Dou graças, meu banheiro não tem um espelho, pois se tivesse, teria que olhar para mim mesma todos os dias.  Olhar para si mesmo  é navegar por mares nunca antes aventurados, acordar o próprio gigante Adamastor.
O que é o gigante Adamastor, senão, uma proteção do Oriente contra o Ocidente?
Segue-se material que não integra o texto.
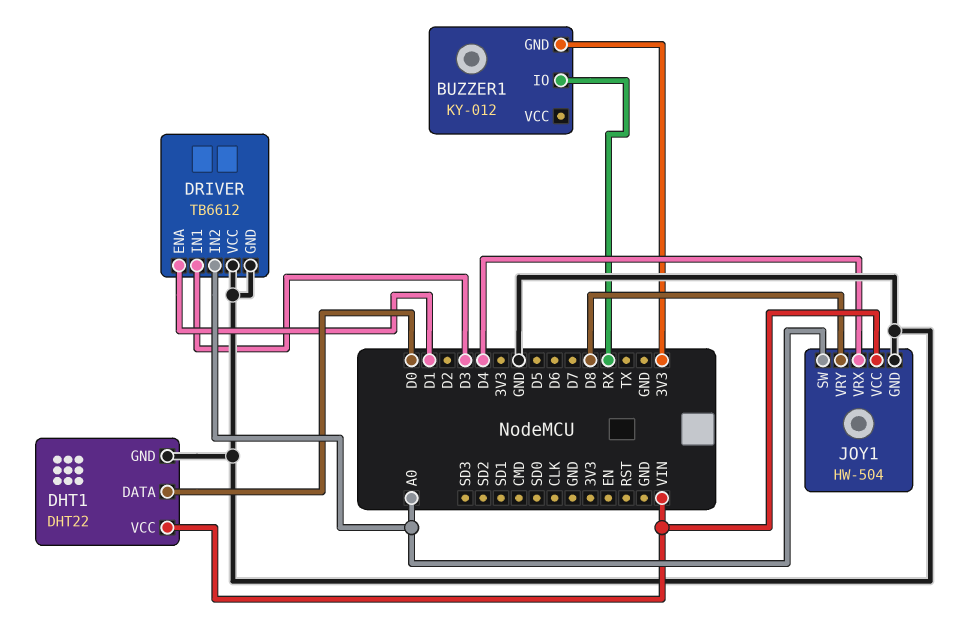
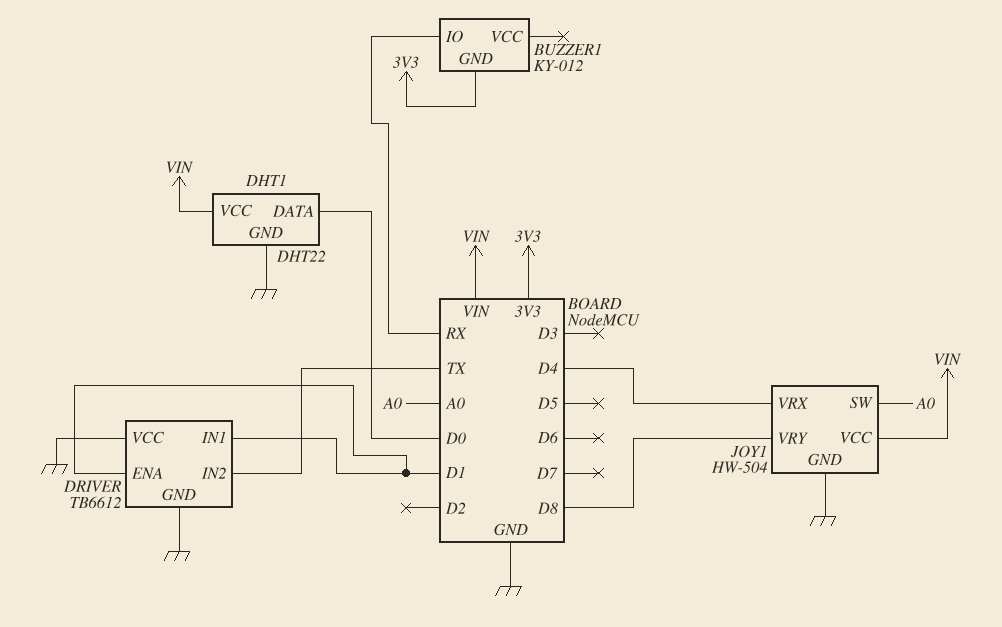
DRIVER pin IN1: D3 -> D1
DRIVER pin IN2: A0 -> TX

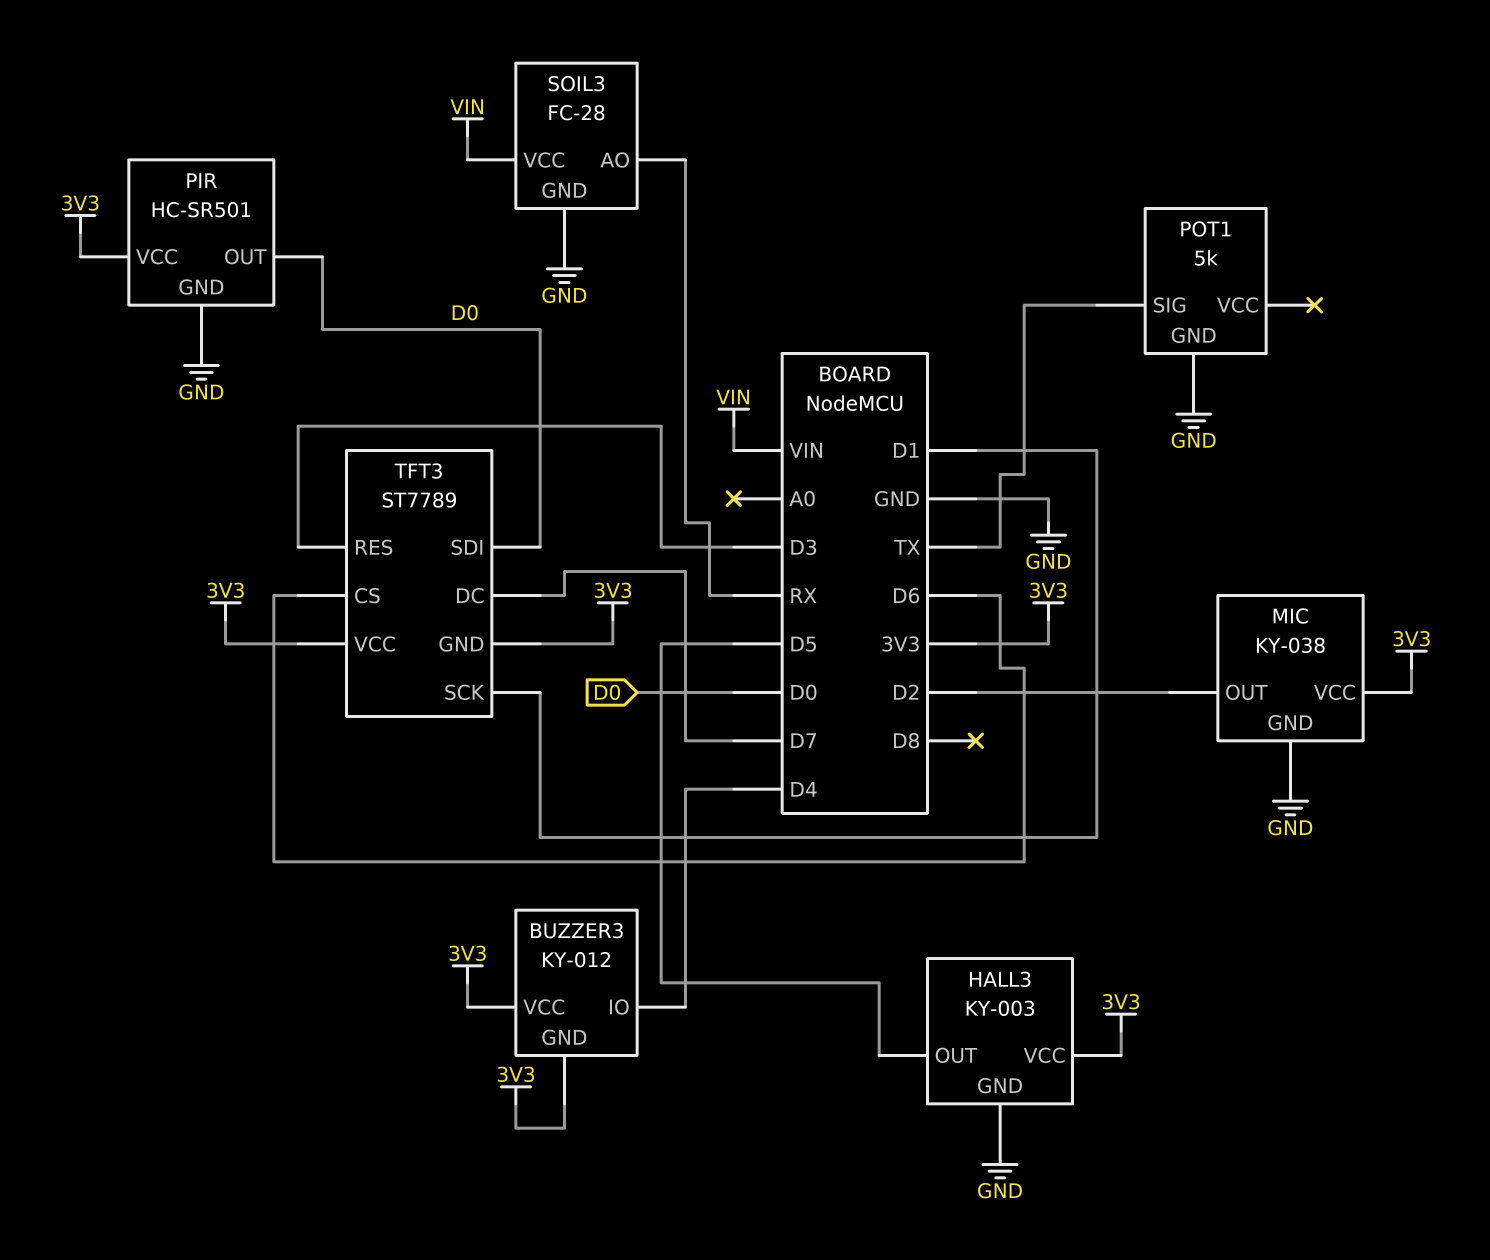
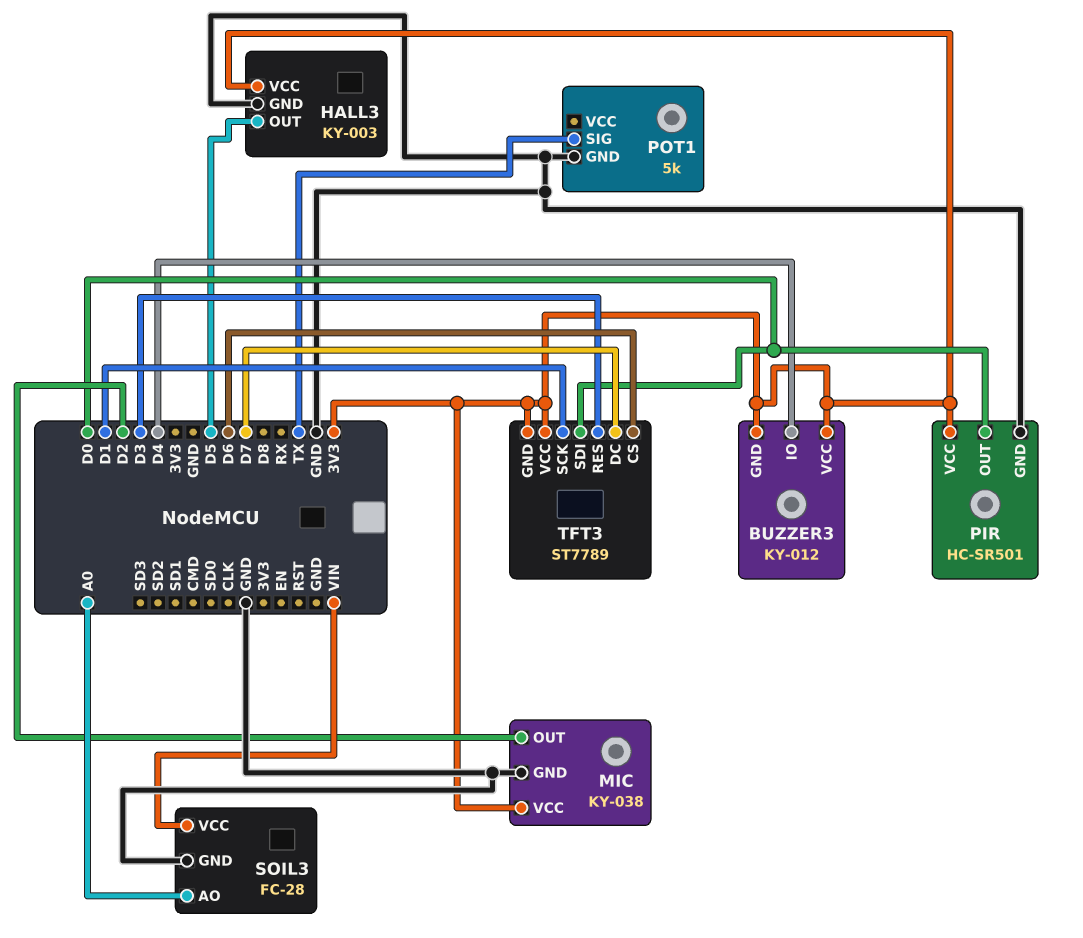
SOIL3 pin AO: RX -> A0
Um monstro que obrigada a todos o medo, que barra qualquer coisa que venha de fora. Nós mesmos somos as águas turvas da ponta Sul da África, que por vezes, em dias de Sol, chamamos de Cabo da Boa Esperança.
Abro o chuveiro, a água corre violenta pelo meu corpo frio. Posso sentir todos os meus pêlos arrepiados com o morno oceano. Ensaboo minha pele, tiro todo o óleo do Sudeste, da camada protetora do meu país, e me deixo sentir minha verdadeira terra, seco chão do Sertão.
Sem amores, este chão muito judiado se acostuma com o recesso de chuvas quentes, se acostuma com os “Bons Dias” banais de um cotidiano. Uma camada fina entre o exterior e interior, entre o mar Pacífico e o Mar Indiano.
Aquela água, vinda do esgoto mais sujo de todo o meu ser, agora me limpa com suas palavras escrotas, e eu me contento com a amena temperatura,com a mesmice que toda mulher sente, que todo homem sente, que sentimos.
Meu couro cabeludo cheio de cascas, estas que são fruto de um estresse continuo. Nem o shampoo, material invetado por nós, para limpar um nós que predomina, não consegue arrancar toda essa capa de cansaço de minha cabeça.
Rodopio. Quase  escorrego no liso chão do box. Me coloca a risca, e de minha boca, sai um som de ritual, uma música antiga, uma reza que antes não se conhecia. Desejo a todos os meus internos navegadores boa sorte ao descobrirem novos mares. Pois eu mesma, tenho medo do que  tem no meu  centro.
Mas é isto, vivemos no lado mais central do mundo. O ocidente dorme em cima de um lugar tão lindo, do Éden, de Dionísio. Acabo o banho, pego a tolha e violentamente tiro toda a água, suja de pensamentos de mim. Consumida por uma coragem nunca antes presenciada, meu coração para de bombear o líquido vermelho e  passa a bombear confianças e medos.

Olho-me no espelho de meu quarto. Me vejo, ser humano, ali, viva, presente. Pego um lápis e me risco inteira, assinalo no mapa os novos lugares que devo navegar. Me descobri com o desconhecido, e me cobri de sonhos. Assim sou.